**Task description:** Reproduce all of the following entries word for word, keeping every line unchanged.

**Supplied records:**

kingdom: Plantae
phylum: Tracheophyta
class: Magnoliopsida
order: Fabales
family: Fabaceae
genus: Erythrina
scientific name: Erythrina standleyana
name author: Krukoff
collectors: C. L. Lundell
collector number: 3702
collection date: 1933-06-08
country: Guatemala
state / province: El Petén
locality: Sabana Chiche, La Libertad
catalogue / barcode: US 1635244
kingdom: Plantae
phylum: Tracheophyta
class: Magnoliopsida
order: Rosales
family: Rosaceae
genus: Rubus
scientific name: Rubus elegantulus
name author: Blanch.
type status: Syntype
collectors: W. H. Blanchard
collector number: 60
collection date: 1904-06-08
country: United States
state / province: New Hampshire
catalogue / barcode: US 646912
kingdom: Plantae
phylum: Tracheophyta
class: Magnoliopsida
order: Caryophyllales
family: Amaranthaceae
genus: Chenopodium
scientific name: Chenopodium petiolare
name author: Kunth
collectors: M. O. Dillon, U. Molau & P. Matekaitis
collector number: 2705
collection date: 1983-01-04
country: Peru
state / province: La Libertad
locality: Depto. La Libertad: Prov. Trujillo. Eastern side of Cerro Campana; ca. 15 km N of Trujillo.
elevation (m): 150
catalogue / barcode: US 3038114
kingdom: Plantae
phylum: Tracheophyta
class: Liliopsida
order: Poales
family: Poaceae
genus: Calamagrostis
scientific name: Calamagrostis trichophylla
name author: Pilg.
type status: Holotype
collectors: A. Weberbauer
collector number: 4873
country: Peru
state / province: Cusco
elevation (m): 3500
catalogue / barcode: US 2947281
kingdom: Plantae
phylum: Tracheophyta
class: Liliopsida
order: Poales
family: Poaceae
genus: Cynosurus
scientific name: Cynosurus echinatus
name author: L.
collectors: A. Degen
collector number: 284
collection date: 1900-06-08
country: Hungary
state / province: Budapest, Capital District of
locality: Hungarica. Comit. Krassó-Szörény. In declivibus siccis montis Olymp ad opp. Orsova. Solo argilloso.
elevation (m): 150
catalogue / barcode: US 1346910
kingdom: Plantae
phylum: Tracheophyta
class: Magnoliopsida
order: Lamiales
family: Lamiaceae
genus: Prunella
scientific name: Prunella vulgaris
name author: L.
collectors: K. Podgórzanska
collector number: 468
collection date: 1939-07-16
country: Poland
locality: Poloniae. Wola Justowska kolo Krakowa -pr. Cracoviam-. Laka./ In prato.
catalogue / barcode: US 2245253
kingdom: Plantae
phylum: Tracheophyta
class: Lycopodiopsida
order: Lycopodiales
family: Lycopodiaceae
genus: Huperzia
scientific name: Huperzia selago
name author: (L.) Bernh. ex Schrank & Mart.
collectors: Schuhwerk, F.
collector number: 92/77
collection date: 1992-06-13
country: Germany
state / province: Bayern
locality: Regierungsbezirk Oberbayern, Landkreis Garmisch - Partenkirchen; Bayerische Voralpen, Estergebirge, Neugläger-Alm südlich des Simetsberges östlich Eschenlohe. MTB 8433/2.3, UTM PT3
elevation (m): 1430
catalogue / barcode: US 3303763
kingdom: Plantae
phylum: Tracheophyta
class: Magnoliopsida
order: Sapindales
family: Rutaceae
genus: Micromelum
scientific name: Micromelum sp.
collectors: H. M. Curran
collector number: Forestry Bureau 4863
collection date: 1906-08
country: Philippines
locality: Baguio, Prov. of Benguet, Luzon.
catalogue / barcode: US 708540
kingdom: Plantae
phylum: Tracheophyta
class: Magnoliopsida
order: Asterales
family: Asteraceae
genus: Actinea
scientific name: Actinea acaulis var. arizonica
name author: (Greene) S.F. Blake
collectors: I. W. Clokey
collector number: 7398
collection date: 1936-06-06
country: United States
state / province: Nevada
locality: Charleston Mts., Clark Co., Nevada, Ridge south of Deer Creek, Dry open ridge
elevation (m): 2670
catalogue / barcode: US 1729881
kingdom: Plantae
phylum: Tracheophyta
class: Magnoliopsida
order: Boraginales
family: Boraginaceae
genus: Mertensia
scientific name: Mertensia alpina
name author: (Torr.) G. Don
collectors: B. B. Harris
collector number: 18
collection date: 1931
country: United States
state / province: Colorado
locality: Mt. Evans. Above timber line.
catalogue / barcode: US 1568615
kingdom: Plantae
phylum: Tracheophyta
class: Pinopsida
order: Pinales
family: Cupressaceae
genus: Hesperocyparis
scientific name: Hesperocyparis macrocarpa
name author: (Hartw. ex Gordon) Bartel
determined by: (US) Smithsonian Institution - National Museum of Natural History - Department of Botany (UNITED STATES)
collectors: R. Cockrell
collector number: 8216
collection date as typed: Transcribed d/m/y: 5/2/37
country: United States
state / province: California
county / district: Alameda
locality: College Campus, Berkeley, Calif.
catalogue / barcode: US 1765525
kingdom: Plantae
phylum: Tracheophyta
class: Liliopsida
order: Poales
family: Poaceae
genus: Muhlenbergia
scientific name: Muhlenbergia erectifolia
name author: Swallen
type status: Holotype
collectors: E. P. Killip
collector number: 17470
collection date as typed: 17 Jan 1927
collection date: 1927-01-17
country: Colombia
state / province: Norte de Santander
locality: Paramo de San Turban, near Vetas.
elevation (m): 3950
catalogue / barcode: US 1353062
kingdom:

**Solution to the exercise:**
kingdom: Plantae
phylum: Tracheophyta
class: Magnoliopsida
order: Fabales
family: Fabaceae
genus: Erythrina
scientific name: Erythrina standleyana
name author: Krukoff
collectors: C. L. Lundell
collector number: 3702
collection date: 1933-06-08
country: Guatemala
state / province: El Petén
locality: Sabana Chiche, La Libertad
catalogue / barcode: US 1635244
kingdom: Plantae
phylum: Tracheophyta
class: Magnoliopsida
order: Rosales
family: Rosaceae
genus: Rubus
scientific name: Rubus elegantulus
name author: Blanch.
type status: Syntype
collectors: W. H. Blanchard
collector number: 60
collection date: 1904-06-08
country: United States
state / province: New Hampshire
catalogue / barcode: US 646912
kingdom: Plantae
phylum: Tracheophyta
class: Magnoliopsida
order: Caryophyllales
family: Amaranthaceae
genus: Chenopodium
scientific name: Chenopodium petiolare
name author: Kunth
collectors: M. O. Dillon, U. Molau & P. Matekaitis
collector number: 2705
collection date: 1983-01-04
country: Peru
state / province: La Libertad
locality: Depto. La Libertad: Prov. Trujillo. Eastern side of Cerro Campana; ca. 15 km N of Trujillo.
elevation (m): 150
catalogue / barcode: US 3038114
kingdom: Plantae
phylum: Tracheophyta
class: Liliopsida
order: Poales
family: Poaceae
genus: Calamagrostis
scientific name: Calamagrostis trichophylla
name author: Pilg.
type status: Holotype
collectors: A. Weberbauer
collector number: 4873
country: Peru
state / province: Cusco
elevation (m): 3500
catalogue / barcode: US 2947281
kingdom: Plantae
phylum: Tracheophyta
class: Liliopsida
order: Poales
family: Poaceae
genus: Cynosurus
scientific name: Cynosurus echinatus
name author: L.
collectors: A. Degen
collector number: 284
collection date: 1900-06-08
country: Hungary
state / province: Budapest, Capital District of
locality: Hungarica. Comit. Krassó-Szörény. In declivibus siccis montis Olymp ad opp. Orsova. Solo argilloso.
elevation (m): 150
catalogue / barcode: US 1346910
kingdom: Plantae
phylum: Tracheophyta
class: Magnoliopsida
order: Lamiales
family: Lamiaceae
genus: Prunella
scientific name: Prunella vulgaris
name author: L.
collectors: K. Podgórzanska
collector number: 468
collection date: 1939-07-16
country: Poland
locality: Poloniae. Wola Justowska kolo Krakowa -pr. Cracoviam-. Laka./ In prato.
catalogue / barcode: US 2245253
kingdom: Plantae
phylum: Tracheophyta
class: Lycopodiopsida
order: Lycopodiales
family: Lycopodiaceae
genus: Huperzia
scientific name: Huperzia selago
name author: (L.) Bernh. ex Schrank & Mart.
collectors: Schuhwerk, F.
collector number: 92/77
collection date: 1992-06-13
country: Germany
state / province: Bayern
locality: Regierungsbezirk Oberbayern, Landkreis Garmisch - Partenkirchen; Bayerische Voralpen, Estergebirge, Neugläger-Alm südlich des Simetsberges östlich Eschenlohe. MTB 8433/2.3, UTM PT3
elevation (m): 1430
catalogue / barcode: US 3303763
kingdom: Plantae
phylum: Tracheophyta
class: Magnoliopsida
order: Sapindales
family: Rutaceae
genus: Micromelum
scientific name: Micromelum sp.
collectors: H. M. Curran
collector number: Forestry Bureau 4863
collection date: 1906-08
country: Philippines
locality: Baguio, Prov. of Benguet, Luzon.
catalogue / barcode: US 708540
kingdom: Plantae
phylum: Tracheophyta
class: Magnoliopsida
order: Asterales
family: Asteraceae
genus: Actinea
scientific name: Actinea acaulis var. arizonica
name author: (Greene) S.F. Blake
collectors: I. W. Clokey
collector number: 7398
collection date: 1936-06-06
country: United States
state / province: Nevada
locality: Charleston Mts., Clark Co., Nevada, Ridge south of Deer Creek, Dry open ridge
elevation (m): 2670
catalogue / barcode: US 1729881
kingdom: Plantae
phylum: Tracheophyta
class: Magnoliopsida
order: Boraginales
family: Boraginaceae
genus: Mertensia
scientific name: Mertensia alpina
name author: (Torr.) G. Don
collectors: B. B. Harris
collector number: 18
collection date: 1931
country: United States
state / province: Colorado
locality: Mt. Evans. Above timber line.
catalogue / barcode: US 1568615
kingdom: Plantae
phylum: Tracheophyta
class: Pinopsida
order: Pinales
family: Cupressaceae
genus: Hesperocyparis
scientific name: Hesperocyparis macrocarpa
name author: (Hartw. ex Gordon) Bartel
determined by: (US) Smithsonian Institution - National Museum of Natural History - Department of Botany (UNITED STATES)
collectors: R. Cockrell
collector number: 8216
collection date as typed: Transcribed d/m/y: 5/2/37
country: United States
state / province: California
county / district: Alameda
locality: College Campus, Berkeley, Calif.
catalogue / barcode: US 1765525
kingdom: Plantae
phylum: Tracheophyta
class: Liliopsida
order: Poales
family: Poaceae
genus: Muhlenbergia
scientific name: Muhlenbergia erectifolia
name author: Swallen
type status: Holotype
collectors: E. P. Killip
collector number: 17470
collection date as typed: 17 Jan 1927
collection date: 1927-01-17
country: Colombia
state / province: Norte de Santander
locality: Paramo de San Turban, near Vetas.
elevation (m): 3950
catalogue / barcode: US 1353062
kingdom:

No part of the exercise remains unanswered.